Globally, nearly 70% of 10-year-olds in low- and middle-income countries cannot read a simple text – a crisis Nepal shares.

At the heart of this learning gap is a teacher capacity challenge. Many rural classrooms still rely on traditional, lecture-style, rote-based instruction. Teachers are willing to innovate, but lack the training, resources, and mentorship to shift their practice. Pravartan was designed specifically to fill this gap.

Our Approach: Activity-Based Learning

Activity-Based Learning (ABL) is a proven pedagogical approach that places children at the center of the classroom. Rather than passive memorization, ABL engages students through:

  • Games, songs, and storytelling for literacy and language development
  • Hands-on manipulatives (counters, sticks, shapes) for foundational numeracy
  • Group work, role-play, and collaborative problem-solving
  • Low-cost, locally made teaching-learning materials (TLMs) rooted in each community’s context

Research consistently shows that ABL improves student engagement, reduces absenteeism, and builds stronger foundational skills — especially for children in early grades. Pravartan’s training is fully aligned with Nepal’s national curriculum for Grades 1–3 in Nepali, English, and Mathematics, ensuring that every technique teachers learn can be applied directly in their required lessons.

Project Activities

Phase 1 - Intensive Training Workshops

Each teacher cohort attends a 6-day, highly interactive workshop built around six core topics. Sessions follow the principle of “learning by doing” – teachers first experience the methods as learners, then practice-teach in small groups with structured feedback. The six training topics are:

Day 1 Activity-Based Learning (ABL)
Day 2 Project-Based Learning (PBL)
Day 3 Classroom Management
Day 4 ICT in Education
Day 5 Differentiated Instruction
Day 6 Interactive Teaching Strategies

Each day combines demonstration lessons, hands-on practice, and group reflection. Teachers also learn to create low-cost teaching-learning materials from locally available resources. By the end of Phase 1, every teacher leaves with a personal action plan to implement at least 2-3 new techniques in their classroom in the weeks ahead.

Phase 2 - Refresher & Review Training

Approximately six months after Phase 1, teachers return for a focused 2-day follow-up session. This refresher is centered entirely on the teachers’ own experiences since the initial training, structured around three key questions:

What worked?

Teachers share successes and positive changes observed in their classrooms after applying Phase 1 techniques.

What were the challenges?

Teachers discuss barriers they faced – in classroom management, student engagement, resource availability, or school support – so facilitators can provide targeted guidance. 
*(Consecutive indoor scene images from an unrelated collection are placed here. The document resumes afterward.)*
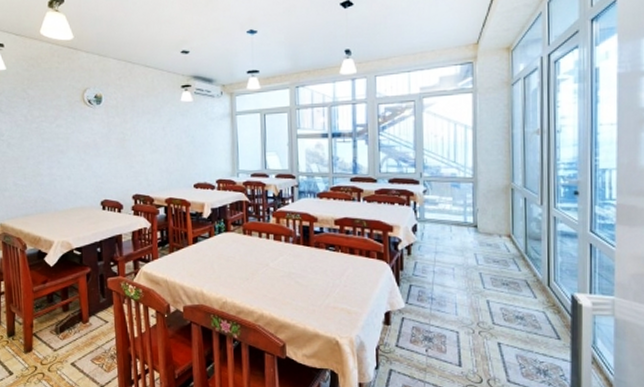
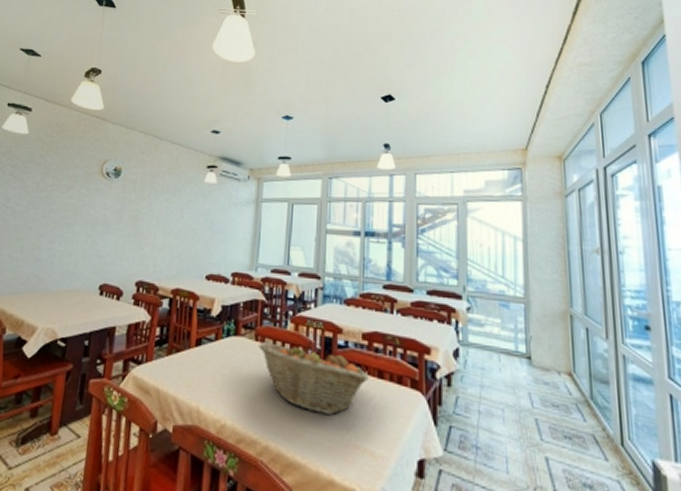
fruit basket: none [247,235,342,287] -> present [258,342,369,416]

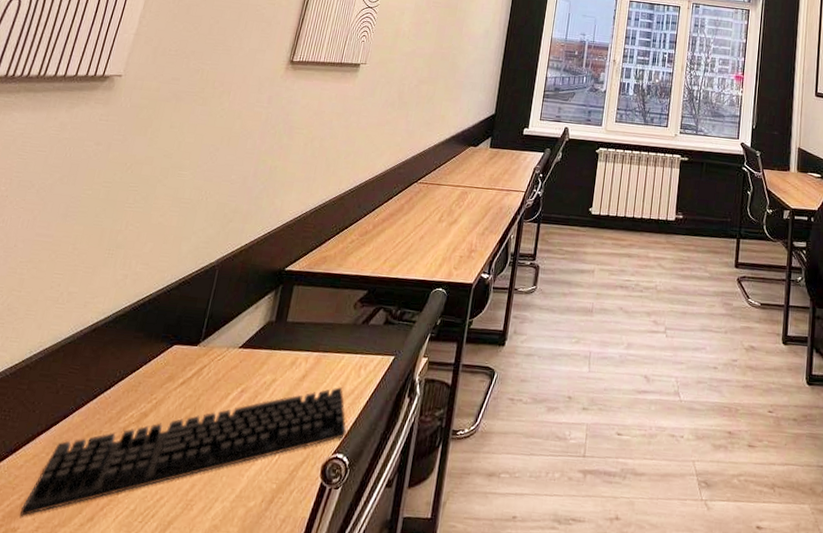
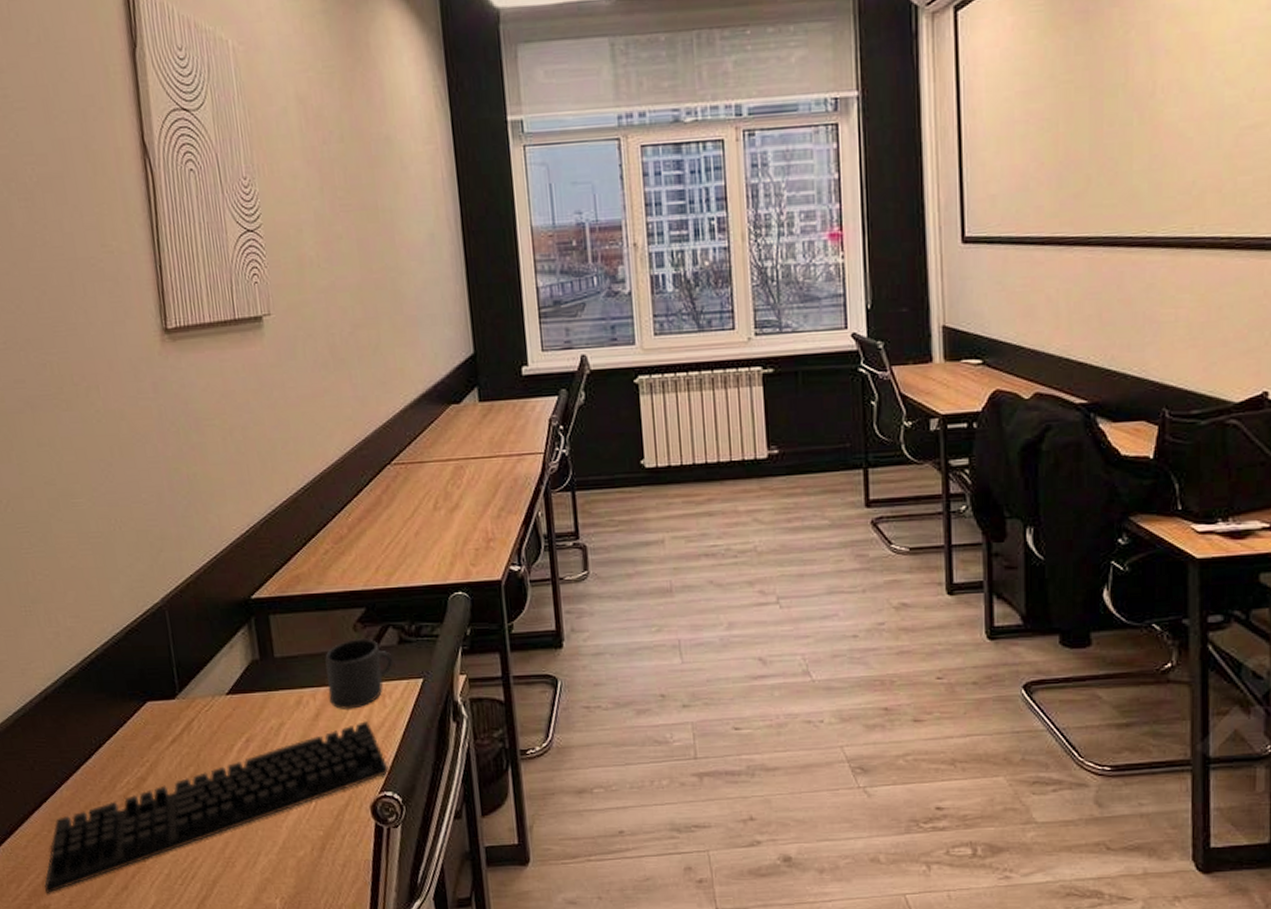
mug: none [317,315,377,376] -> present [325,638,393,710]

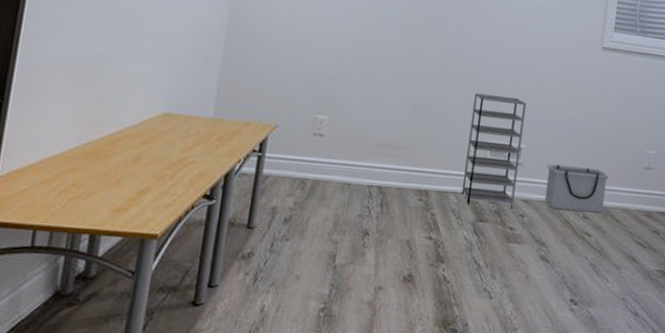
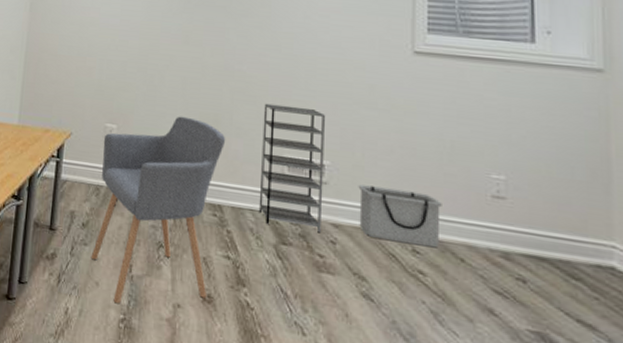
chair: none [292,106,437,295] -> present [91,116,226,305]

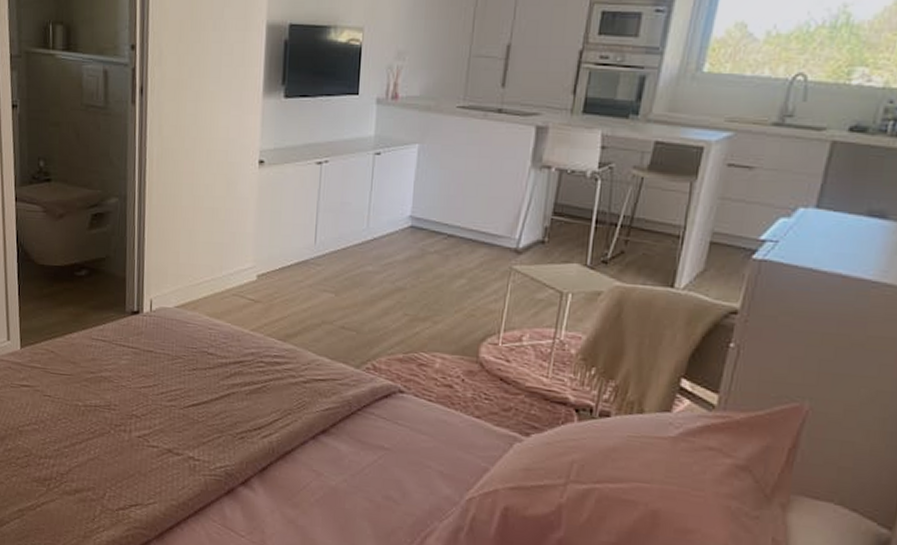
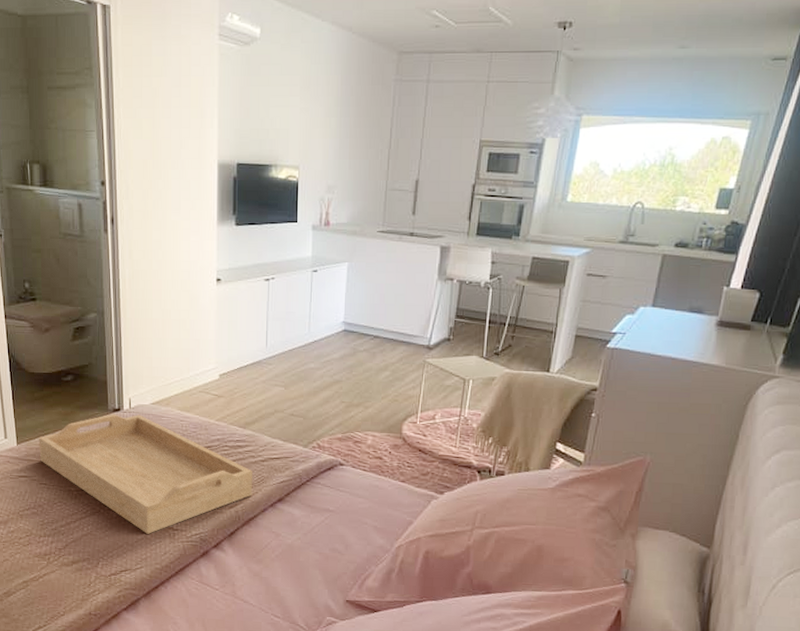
serving tray: none [45,317,293,463] -> present [39,414,253,534]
What can be improved or changed? 

Based on teacher feedback, facilitators work with participants to adapt and contextualize specific techniques to better fit each teacher’s classroom reality. 

This review-based approach ensures the training stays relevant and practical, and gives teachers the additional confidence and support needed to sustain their new practices long after the project ends.

Where We Work

Pravartan operates across six municipalities in Nepal, spanning diverse geographic and social contexts:

Hetauda Sub-Metropolitan City
Tulsipur Sub-Metropolitan City
Gorkha Municipality
Khijidemba Rural Municipality
Shantinagar Rural Municipality
Dangisharan Rural Municipality

Sustainability & Scale

Pravartan is designed not as a one-time intervention, but as a seed for lasting, systemic change. Key sustainability strategies include:

Champion Teachers

High-performing participants are empowered as local resource persons, capable of training peers and sustaining ABL practice well beyond the project period.

Replicable Resources

A fully documented Teacher Training Handbook in Nepali and English will be made available to education authorities and NGOs for replication across Nepal.

Institutional Integration

By engaging local government education offices as partners from the outset, CSNepal embeds ABL into the system’s own professional development infrastructure.

Scalability Model

The six target municipalities represent a diverse pilot. Lessons learned will inform a cost-effective model ready for national scaling – one that has already demonstrated impact across 8,000+ children in its first year.